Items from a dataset
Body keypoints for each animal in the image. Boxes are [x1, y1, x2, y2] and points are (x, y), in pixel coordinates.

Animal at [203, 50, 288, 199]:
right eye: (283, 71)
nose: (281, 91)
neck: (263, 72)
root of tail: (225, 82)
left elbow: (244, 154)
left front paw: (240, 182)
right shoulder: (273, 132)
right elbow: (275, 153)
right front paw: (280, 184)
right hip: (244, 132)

_GOAL OF THE EXERCISE_:
Restate every record above, exactly, in full.

_TASK ANSWER_:
Body keypoints for each animal in the image. Boxes are [x1, y1, x2, y2] and points are (x, y), in pixel coordinates.

Animal at [203, 50, 288, 199]:
right eye: (283, 71)
nose: (281, 91)
neck: (263, 72)
root of tail: (225, 82)
left elbow: (244, 154)
left front paw: (240, 182)
right shoulder: (273, 132)
right elbow: (275, 153)
right front paw: (280, 184)
right hip: (244, 132)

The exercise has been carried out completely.